◆ Document excerpt ◆
▼
Vittore Carpaccio: Saint Augustine in His Study, circa 1502–1507

It is a pleasure to write on a book that derives from a modern scholar’s brain wave about the fateful insight of a thinker over a millennium and a half ago. Paula Frederiksen’s sudden inspiration occurred in an altogether appropriate place—Jerusalem:

I remember staring out the window of the Mishkenot Sha’ananim at daybreak, watching the walls of the Old City glow gold.

She realized that, between 394–395 and 399–400, Augustine, bishop of Hippo in Roman North Africa (modern Bône/Annaba in Algeria), had his own brain wave—or rather, a series of brain waves. As a result,

Augustine had come to a view of Jews and of Judaism that differed dramatically not only from his own prior teachings but also from the prevailing traditions of his church.

This was nothing less than “a Christian affirmation of Jews and Judaism.” It is the thrill of this book that we are encouraged, by Frederiksen, to “witness…the birth of an idea.”
▲
[Data items]
▼
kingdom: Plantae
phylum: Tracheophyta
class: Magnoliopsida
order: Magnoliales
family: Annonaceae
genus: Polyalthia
▲
◆ What is asked ◆
Reproduce the Augustine passage word for word, starting at "Augustine had come" and ending at "of his church.".

◆ Expected answer ◆
Augustine had come to a view of Jews and of Judaism that differed dramatically not only from his own prior teachings but also from the prevailing traditions of his church.